INSTRUÇÕES DE TRABALHO:
1) Explique, em uma a três frases, por que os usuários davam à composição o apelido de “bananeiro”, segundo o relato sobre as viagens de trem a Poço Preto.
2) Retome o relato sobre as viagens de trem a Poço Preto, escrevendo a continuação logo depois da última frase apresentada.

═════ TRECHO DO DOCUMENTO

Lembranças.
No fim da década de mil novecentos e cinqüenta, quando ainda trafegavam as locomotivas a vapor, as “Marias Fumaça”, nós morávamos no alto da rua 7 de Setembro nesta cidade de Porto União, quando época de férias escolares, íamos de trem à casa dos avós materno que moravam em Poço Preto.
Era um evento esperado com ansiedade.
No dia anterior à “viagem” eram feitos os preparativos. A bagagem era muita e diversificada, havia de tudo, desde os equipamentos para eventuais pescarias, bolas, chuteiras, uma parafernália inútil que pouco, ou quase nada, era utilizada, somente servia para esgotar de cansaço os viajantes que deveriam levá-la até a estação ferroviária e que não era próxima.
Nada desanimava os viajantes, não seria o peso da bagagem desmedida a ser transportada a pé por aproximado quilômetro, de madrugada, que iria arrefecer o entusiasmo.
Nas férias escolares do meio do ano, mês de junho, normalmente frio, clareia o dia mais tarde. O trem que utilizávamos partia da estação férrea com destino a São Francisco do Sul às seis horas da manhã. O retorno era previsto às vinte e uma horas e vinte minutos, jamais chegou no horário, somente partia. Chamavam os usuários a composição de “bananeiro” porque era nela que os ferroviários traziam cachos de bananas de Corupá, cidade situada no pé da Serra, até hoje grande exportadora de bananas.
A nossa viagem de trem era até Poço Preto apenas, pequeno vila às margens da ferrovia que liga a Canoinhas, a Mafra, daí a São Francisco do Sul, importante porto marítimo naquele tempo, era uma aventura inesquecível em especial as do meio do ano. As manhãs de junho eram frias, geladas. Era normal a formação de geadas e a visão da janela do vagão de passageiros quando a composição tracionada pela locomotiva a vapor vencia a distância em “louca disparada”, cerca de quarenta quilômetros/hora, soltando grossa coluna de fumaça preta e fagulhas, atravessava campos brancos, encobertos de geada. O amanhecer do dia acontecia durante a viagem e o sol tímido, frio, cautelosamente clareava a natureza decorada com a geada e, a névoa que se desprendia do solo, produzia esmaecidos arcos Iris em face da refração da luz solar. Era um espetáculo que nunca cansei de apreciar.

══════════
═════ MATERIAL FORNECIDO

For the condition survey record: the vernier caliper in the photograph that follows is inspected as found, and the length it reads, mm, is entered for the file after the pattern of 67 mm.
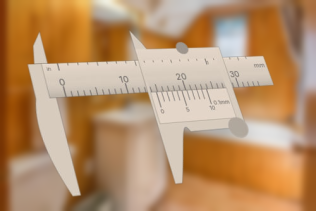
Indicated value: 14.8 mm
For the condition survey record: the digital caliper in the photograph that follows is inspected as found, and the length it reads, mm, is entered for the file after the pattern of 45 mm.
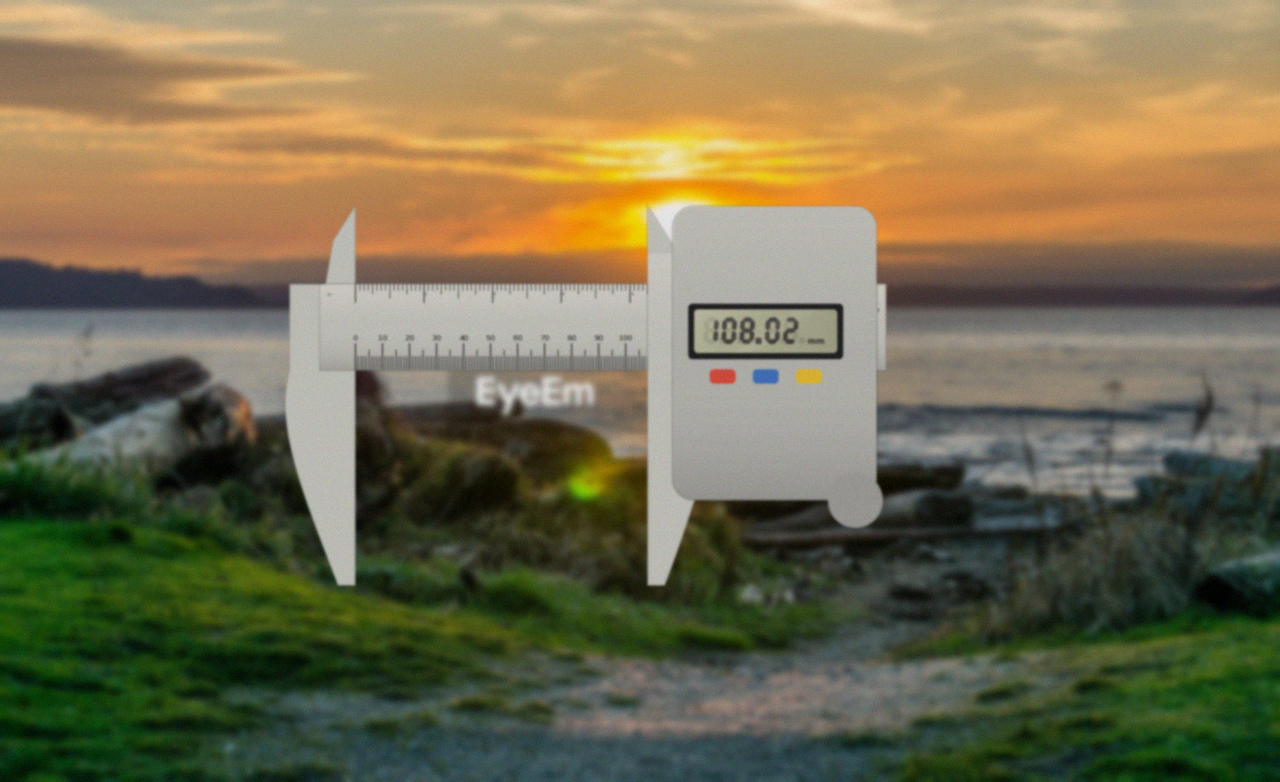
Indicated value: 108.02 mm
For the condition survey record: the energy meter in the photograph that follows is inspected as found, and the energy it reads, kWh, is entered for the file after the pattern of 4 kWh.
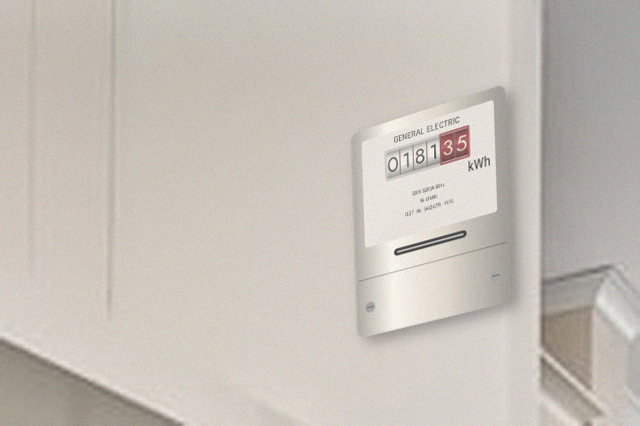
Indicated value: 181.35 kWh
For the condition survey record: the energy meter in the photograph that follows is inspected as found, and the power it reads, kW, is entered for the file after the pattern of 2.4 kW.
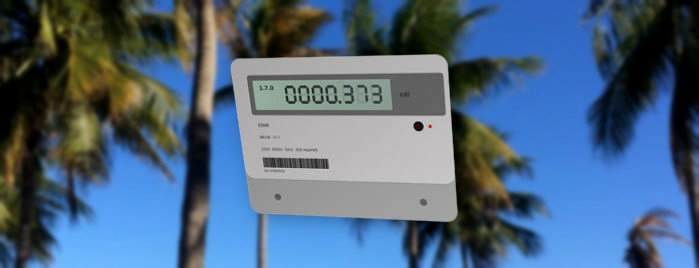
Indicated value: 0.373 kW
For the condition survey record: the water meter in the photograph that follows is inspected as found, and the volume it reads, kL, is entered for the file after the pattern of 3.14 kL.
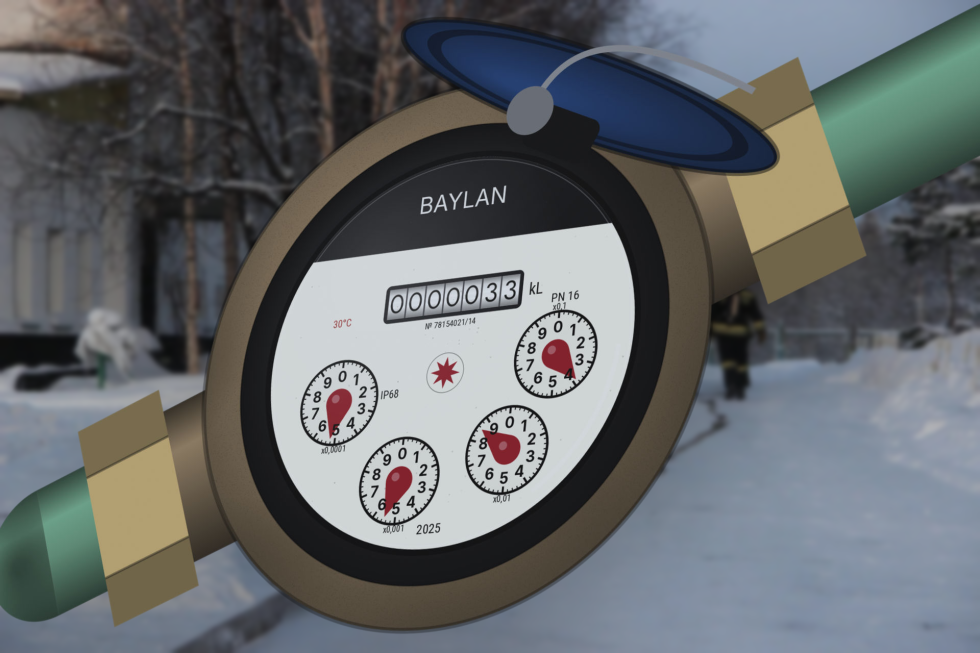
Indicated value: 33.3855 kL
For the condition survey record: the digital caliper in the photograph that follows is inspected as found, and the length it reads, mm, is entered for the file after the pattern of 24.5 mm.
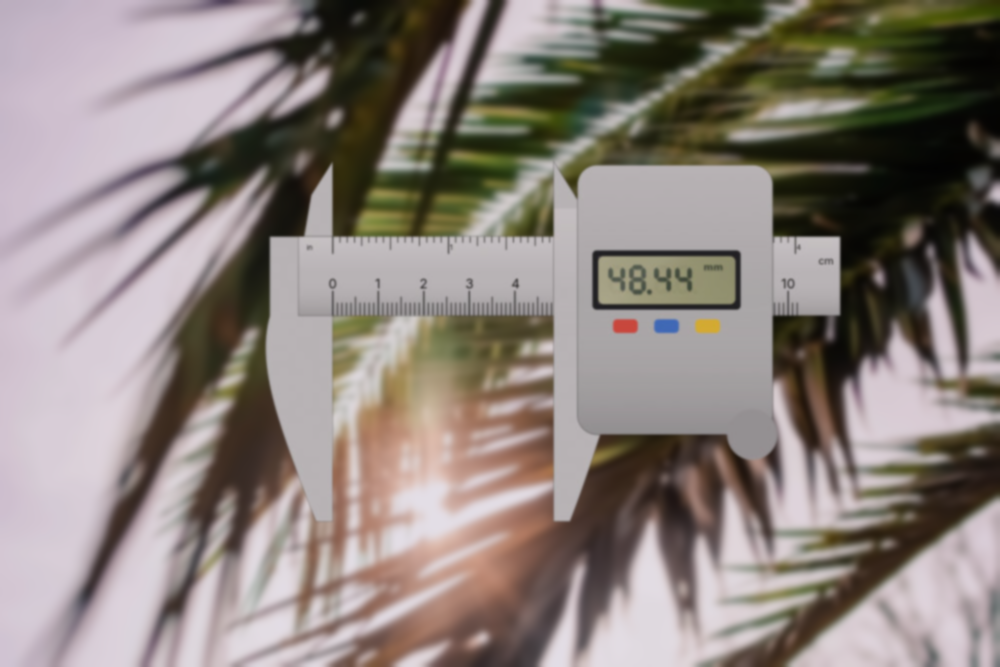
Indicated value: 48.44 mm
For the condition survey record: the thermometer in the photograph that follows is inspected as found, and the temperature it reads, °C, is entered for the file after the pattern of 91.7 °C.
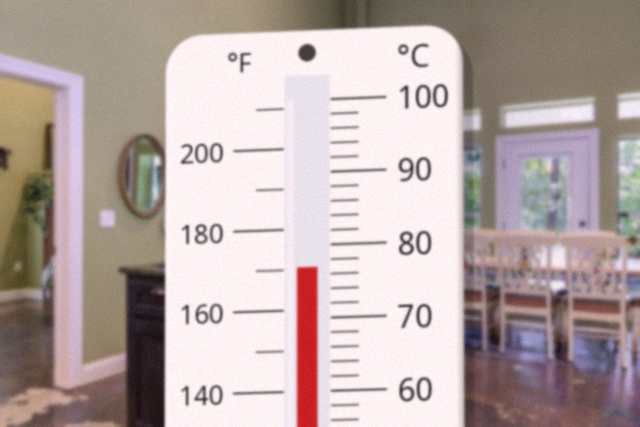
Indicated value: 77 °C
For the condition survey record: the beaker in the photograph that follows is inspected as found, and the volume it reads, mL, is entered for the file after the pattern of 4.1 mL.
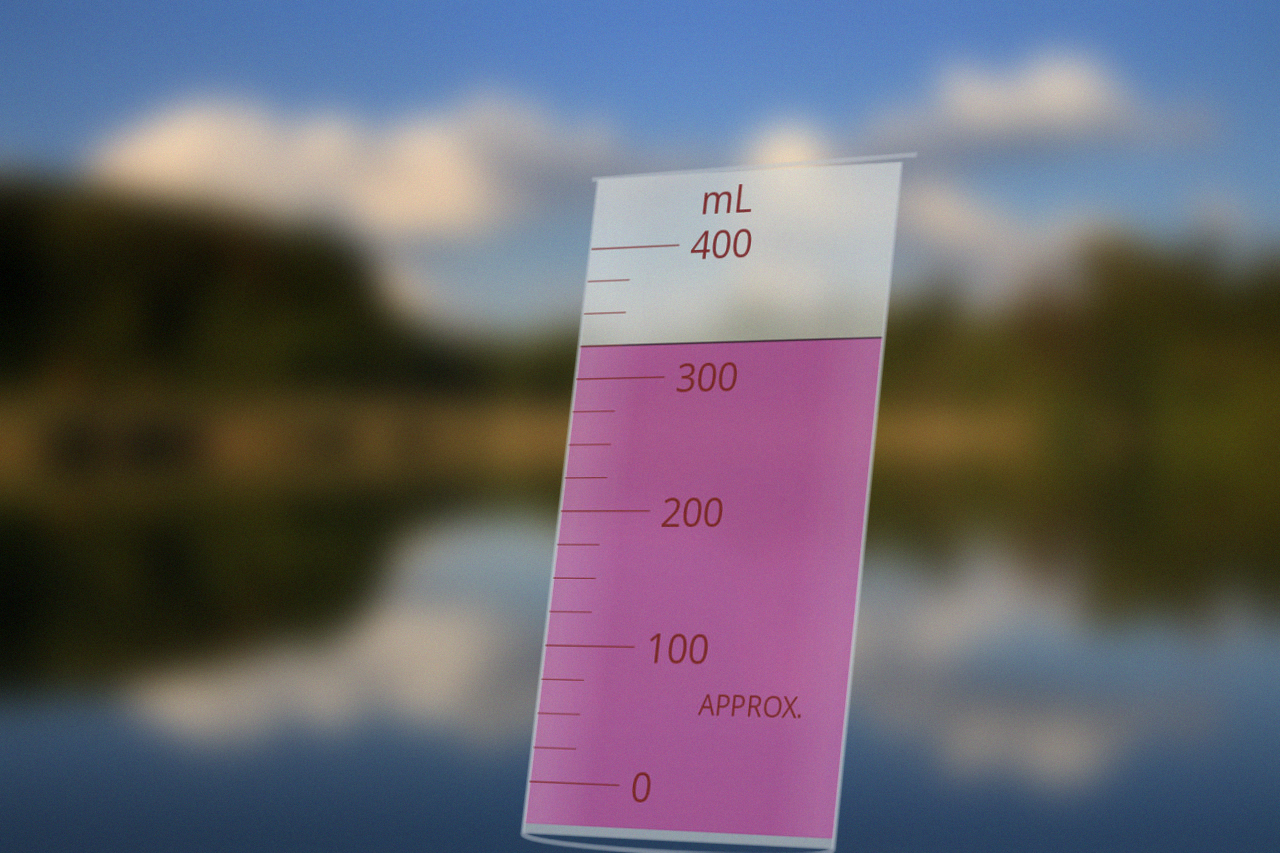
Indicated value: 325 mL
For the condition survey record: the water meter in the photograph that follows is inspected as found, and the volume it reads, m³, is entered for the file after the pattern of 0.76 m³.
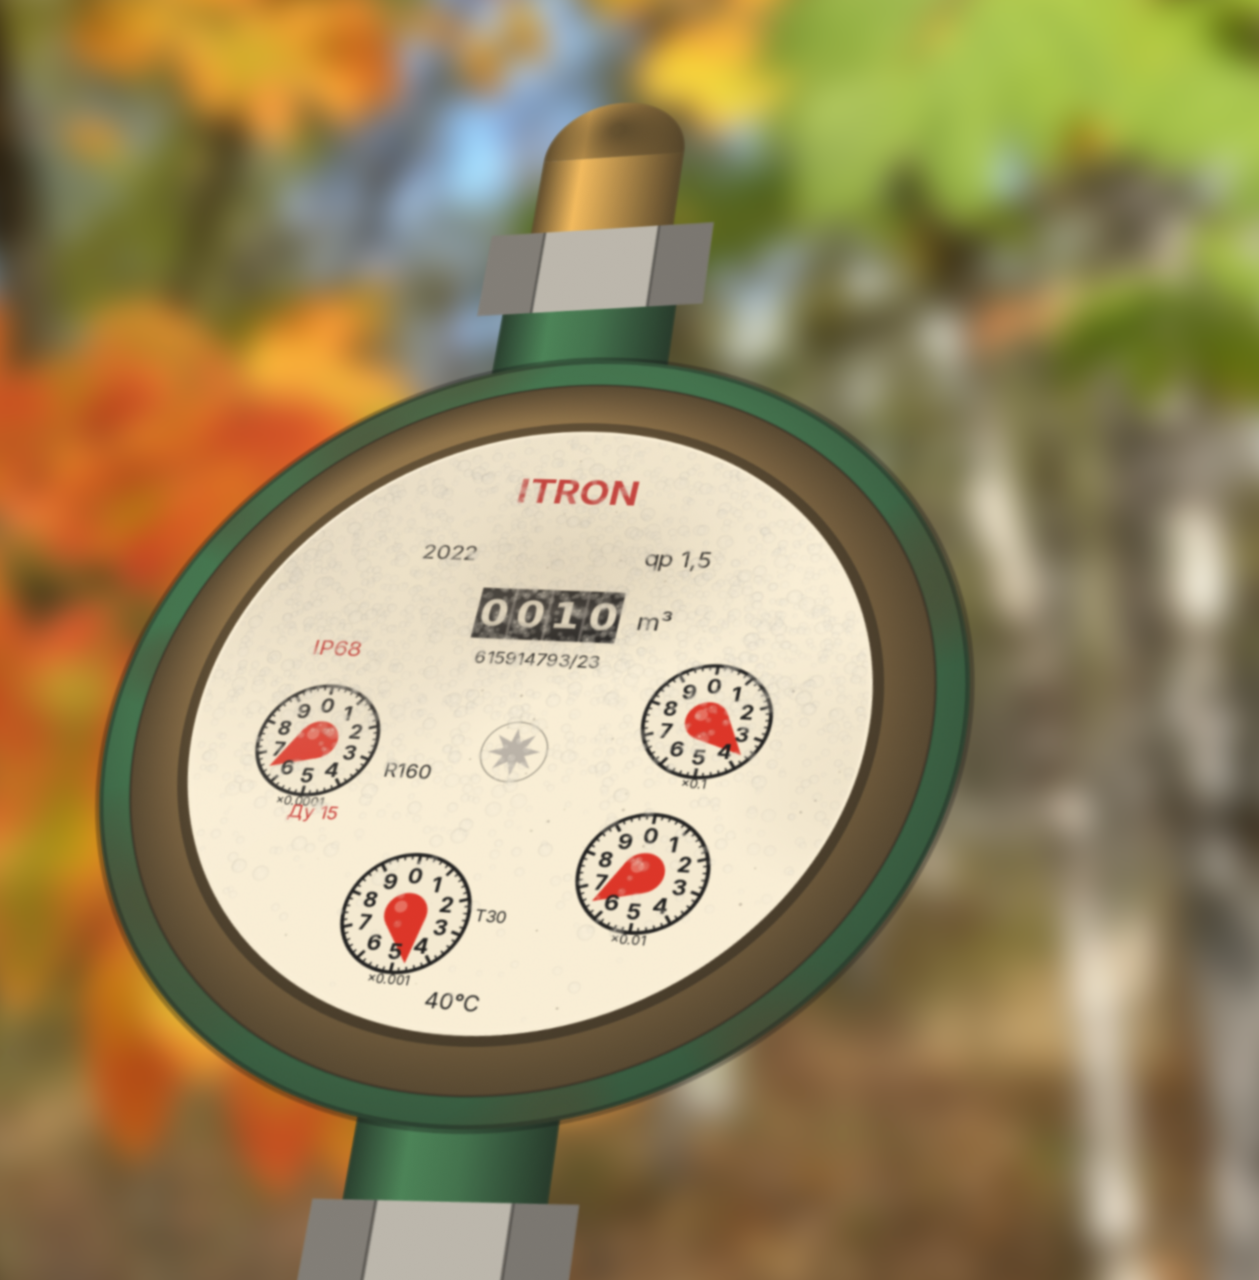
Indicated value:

══════════

RESULTADOS:
1) Os usuários chamavam a composição de “bananeiro” porque era nela que os ferroviários traziam cachos de bananas de Corupá, cidade situada no pé da Serra.

2)
As janelas dos vagões de passageiros não havia quem ousasse abrir, primeiro pelo frio do inverno, depois pela fumaça desprendida da chaminé da locomotiva que empesteava a tudo e a todos. Os vagões de passageiros eram naqueles dias de duas classes: de primeira e de segunda. O de segunda classe que a passagem era mais barata, os bancos eram de madeira, duros, sem nenhum conforto. Os de primeira classe eram estofados, confortáveis. A grande maioria dos viajantes preferia os vagões de segunda classe e, para obterem algum conforto, se utilizavam de cobertores, travesseiros, muitos meios para forrar os bancos e amenizar o desconforto da viagem. Nós, eu e meu irmão, depois que o Chefe de Trem passava pelos vagões conferindo e picotando as passagens, invariavelmente saíamos do vagão de segunda classe e íamos para o de primeira que normalmente havia poucos passageiros e nele terminávamos a viagem. Saudades daquele tempo, era uma aventura.
A chegada em Poço Preto, prevista, era para as sete horas, raramente era pontual, sempre com pequenos atrasos. Não importava o atraso, a alegria da chegada sobressaia, era exultante. A mais disso sabíamos que o leite tirado da vaca, espumoso, estava aguardando para ser apreciado. Não bastasse isso, o cheiro do café passado no momento, o pão caseiro com manteiga e mel, era algo de derreter qualquer gelo, inolvidável. E dia após dia, todas as manhãs durante as férias, sabíamos que iria se repetir: leite tirado na hora, espumoso, café, pão com manteiga e mel.
Mas as férias também terminam. A volta com o fantasma do retorno às aulas, na escura estação de Poço Preto (luz elétrica nem pensar, quando muito a luz bruxuleante de lampião a querosene), aguardávamos a chegada do “bananeiro”.
Distante, na entrada da vila de Poço Preto, atendendo a sinalização existente, o maquinista quebrando o silêncio da noite acionava o apito do trem. Acredito que os maquinistas das “Marias Fumaça” gostavam de apitar avisando a chegada porque alguns mais do que outros, manejando com maestria o apito floreavam e quebravam a quietude com todos os tipos de notas musicais. Era um espetáculo soberbo. E a locomotiva à frente da composição, noite escura com farol iluminando os trilhos, apitando, para emoldurar a imagem, pela chaminé soltava chuva de fagulhas. Quem pode esquecer?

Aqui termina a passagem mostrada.